> _READING TEXT_:
--
When analyzing the change in achievement after a Michigan district is faced with charter school competition (at least 6 percent charter enrollment) between the years of 1992-93 and 1999-2000 on the Michigan Assessment of Educational Progress, Hoxby found: “Fourth-grade reading and math scores were, respectively, 1.21 and 1.11 scale points higher in schools that faced charter school competition after they began to face competition. Seventh-grade reading and math scores were, respectively, 1.37 and 0.96 scale points higher.”29 Hoxby points out that the traditional public schools faced with significant charter school competition in Michigan raised achievement relative to their own previous levels of performance and to that of other Michigan schools not subjected to competition from charter schools.

In Arizona, which is considered to have highly favorable legislation for charter schools, traditional public schools raised achievement when charter school competition reached critical thresholds. By 1999-2000, charter school enrollment reached 5.3 percent, the highest in any American state. Using methods similar to those used to study differences in achievement in Michigan, Hoxby found: “Achievement rose by 2.31 national percentile rank points on the fourth-grade reading exam, by 2.68 national percentile rank points on the fourth-grade math exam, and by 1.59 points on the seventh-grade math exam.”30 These gains are relative to the schools’ own initial performance and also to the gains made over the same period by Arizona schools that did not face charter school competition.
--
> _RECORD LIST_:

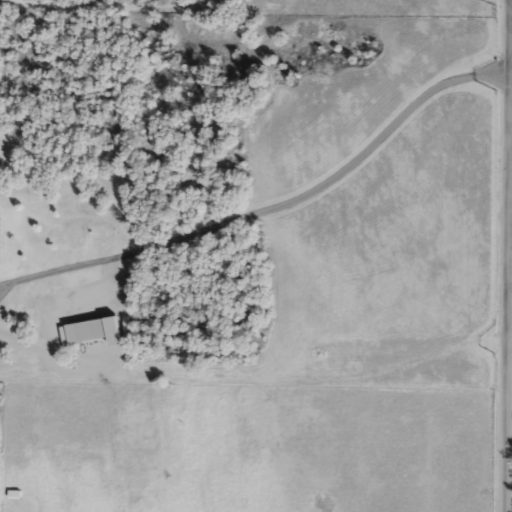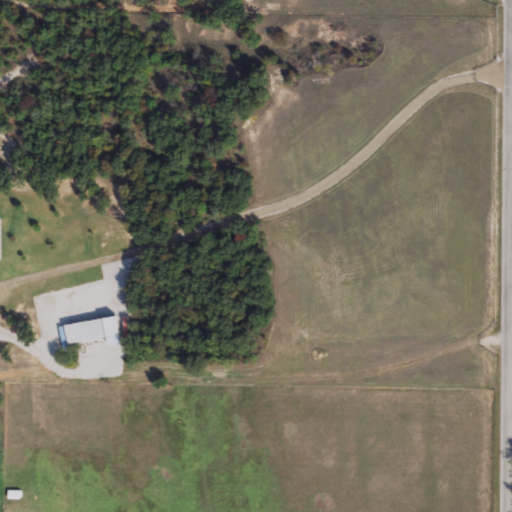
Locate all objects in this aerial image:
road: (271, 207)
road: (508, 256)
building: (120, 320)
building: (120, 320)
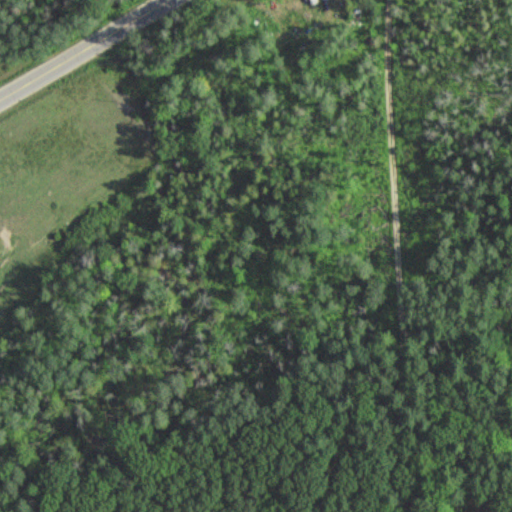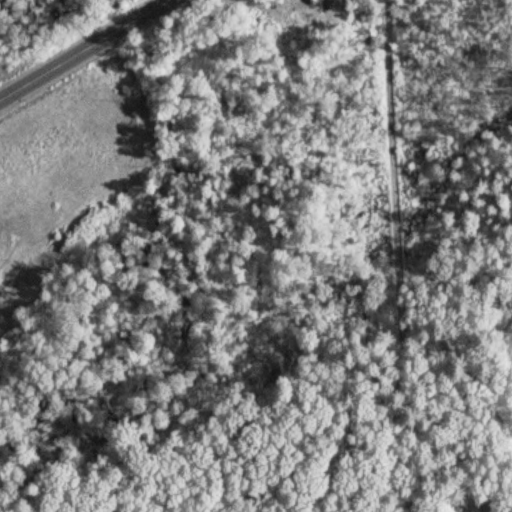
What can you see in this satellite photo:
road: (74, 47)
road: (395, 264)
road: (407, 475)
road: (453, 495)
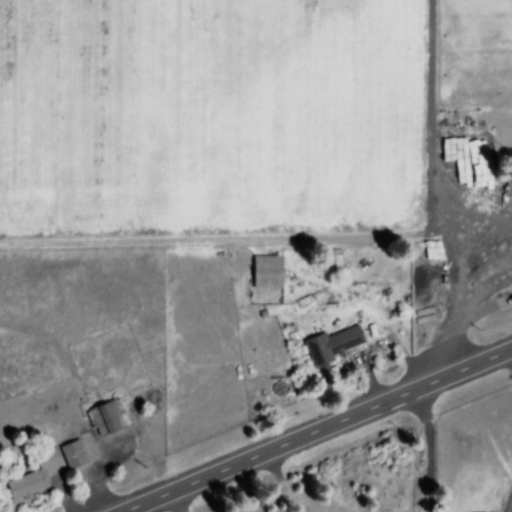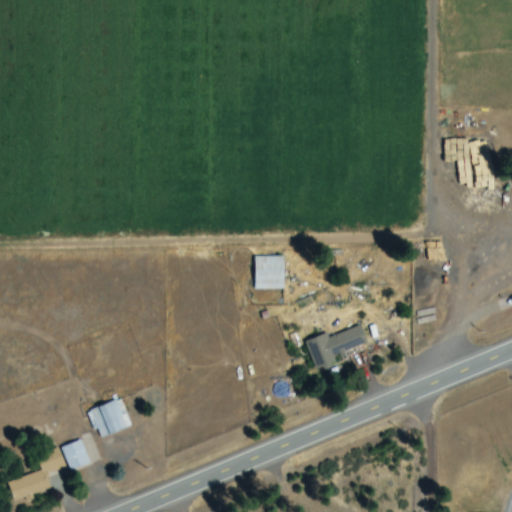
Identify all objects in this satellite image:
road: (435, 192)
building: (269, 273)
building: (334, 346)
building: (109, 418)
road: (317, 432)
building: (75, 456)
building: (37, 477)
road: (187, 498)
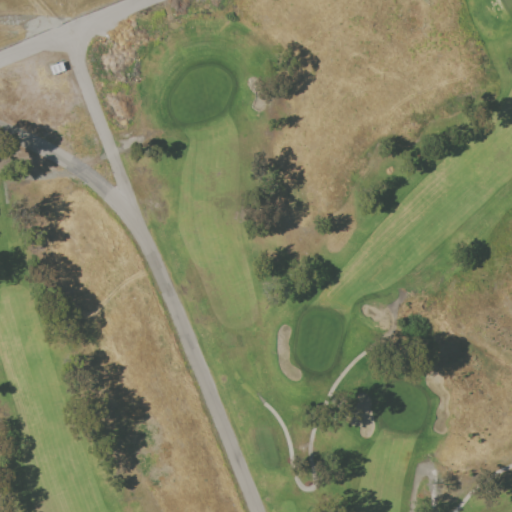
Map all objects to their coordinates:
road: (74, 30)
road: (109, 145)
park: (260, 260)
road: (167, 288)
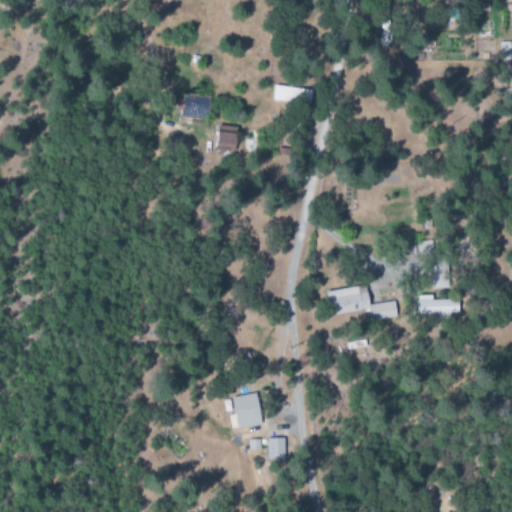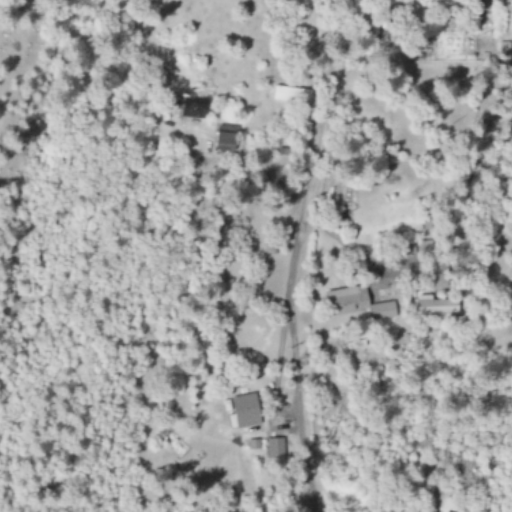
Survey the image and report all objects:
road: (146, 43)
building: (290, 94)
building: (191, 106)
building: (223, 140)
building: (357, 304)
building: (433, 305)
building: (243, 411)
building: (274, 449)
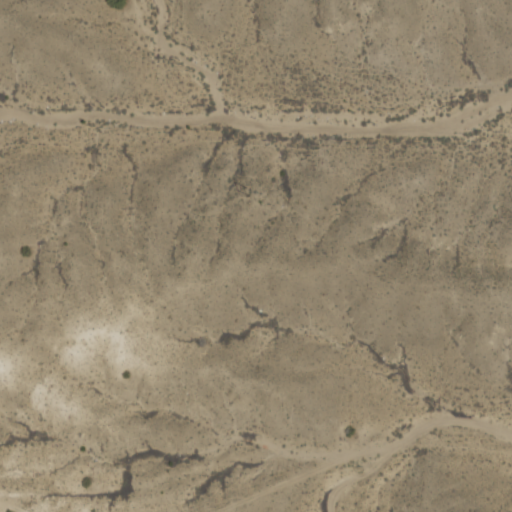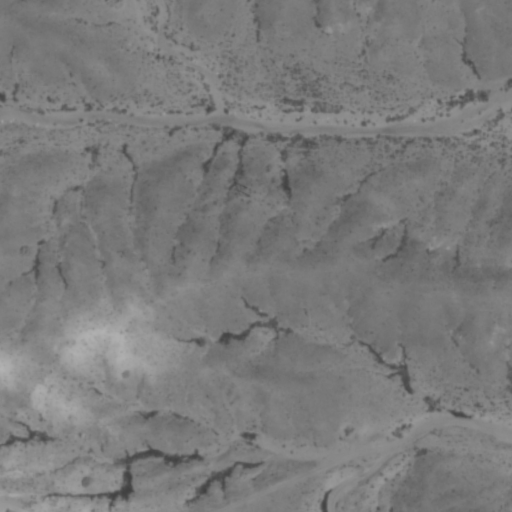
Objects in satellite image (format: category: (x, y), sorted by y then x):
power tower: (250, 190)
--
In the passage on charter school competition, what share of students did Arizona's charter school enrollment reach by 1999-2000?

It reached 5.3 percent, the highest in any American state.